Mr Mark O.A. Agyemang, Technical Manager, Public Interest and Accountability Manager who disclosed this at a workshop at Aburi at the weekend said, the returns on investment in KIA Terminal 3 project was commendable hence the need to see a continuous allocation to the Fund.
“After reviewing GIIF’s investment of 30 million dollars in KIA Terminal 3, and the subsequent returns of 5.5 million dollars of the initial investments in three years, PIAC recommends more of such investments in high-yielding projects,” he said.
The investment he said aligned with the spending aspirations of the ABFA with respect to capital expenditure.
On the non allocation of funds to the GIIF for two conservative years, Mr Agyemang said this was not only worrying but was contrary to the provisions of the Petroleum Revenue Management Law (PRMA) and the GO IF Act.

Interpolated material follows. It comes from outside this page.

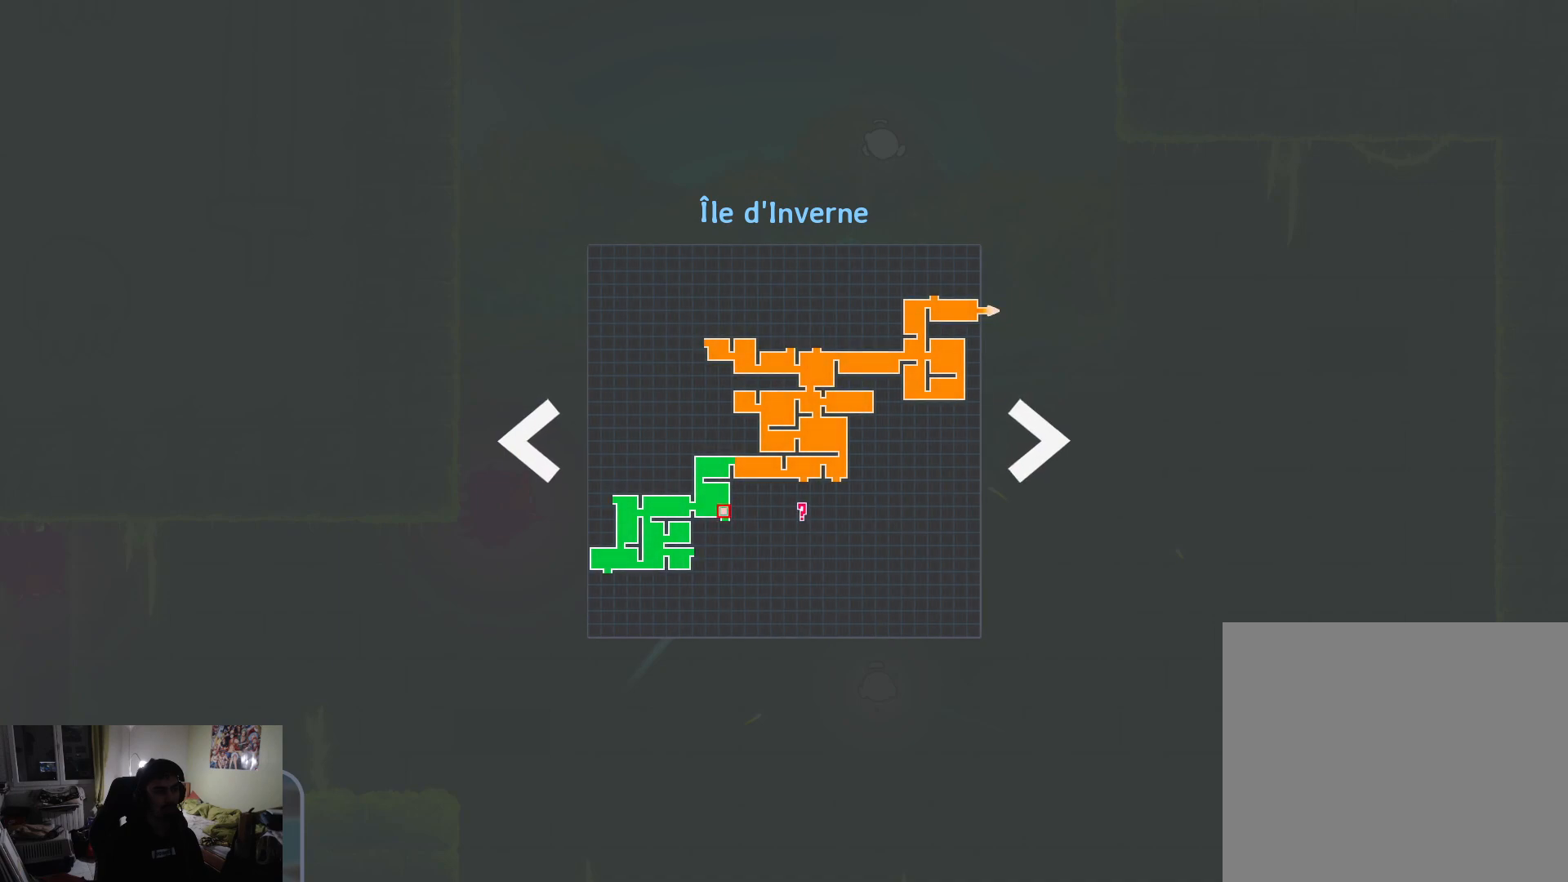
{"buttons": [], "left_stick": "center", "right_stick": "center", "events": []}
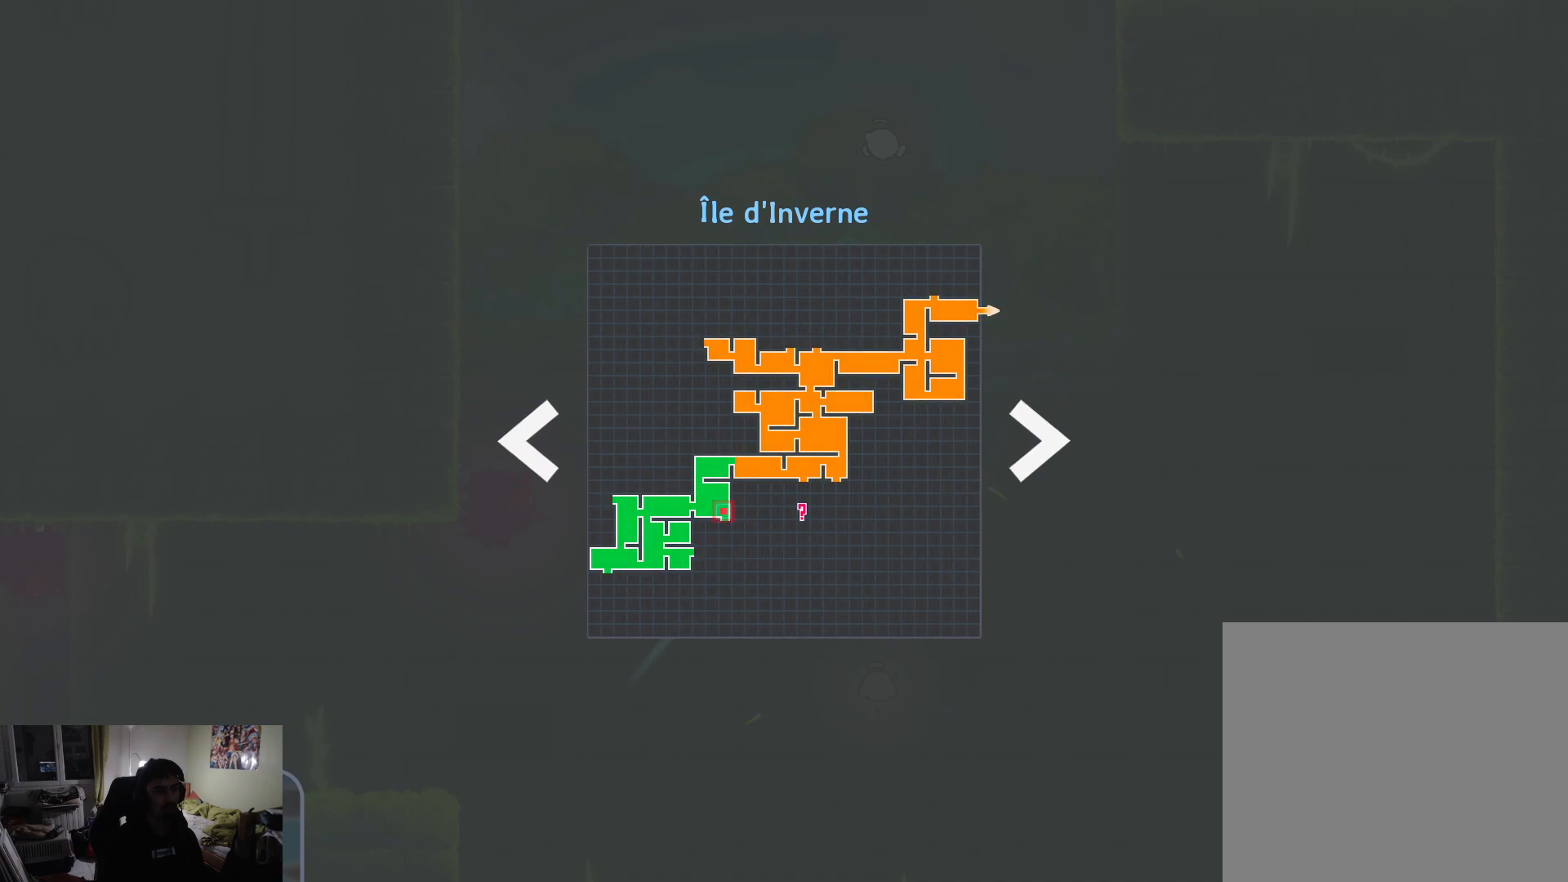
{"buttons": [], "left_stick": "center", "right_stick": "center", "events": []}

The GIIF is a permanent investment vehicle established by law to lead, promote, facilitate, fund and backstop the development of, and investment in, infrastructure.
Section 21(4)(b) of the Petroleum Revenue Management (Amendment) Act, 2015 (Act 893), and Section 5(1)(b) of the Ghana Infrastructure Investment Fund Act, 2014 (Act 877), provide that a maximum 25 per cent of the amount allocated for Public Investment Expenditure under the ABFA shall be allocated to the GIIF for infrastructural development.
Mr Agyemang said the government must ensure that this was not repeated again as the non-allocation of funds defeat the purpose of the GIIF establishment.
Mr Noble Wadza, Chairman of the PIAC, in his presentation asked Parliament to ensure that the Ministry of Finance accounted for the 1. 5 billion dollars unutilised Annual ABFA.
“For the third consecutive year, not only has a sizable proportion of the ABFA not been fully utilised but it has also not been accounted for, impeding PIAC’s appreciation of the full scope of accounting to the public on the utilisation of our petroleum revenues,” he said.
Mr Wadza said in 2019, 45.14 per cent of the actual ABFA was spent on recurrent expenditure, with 54.86 per cent on capital expenditure in violation of Section 8(4)(a) of Act 893 which requires that a minimum of 70 per cent be spent on public investment expenditure.
He said PIAC before issuing it’s reports invited the Ministry of Finance to come and explain the rationale for not utilising and not accounting of the GH¢ 1.5 billion but they failed to attend.
He said the country was on the path of the resource curse if the current trend of spending oil revenues was not reversed.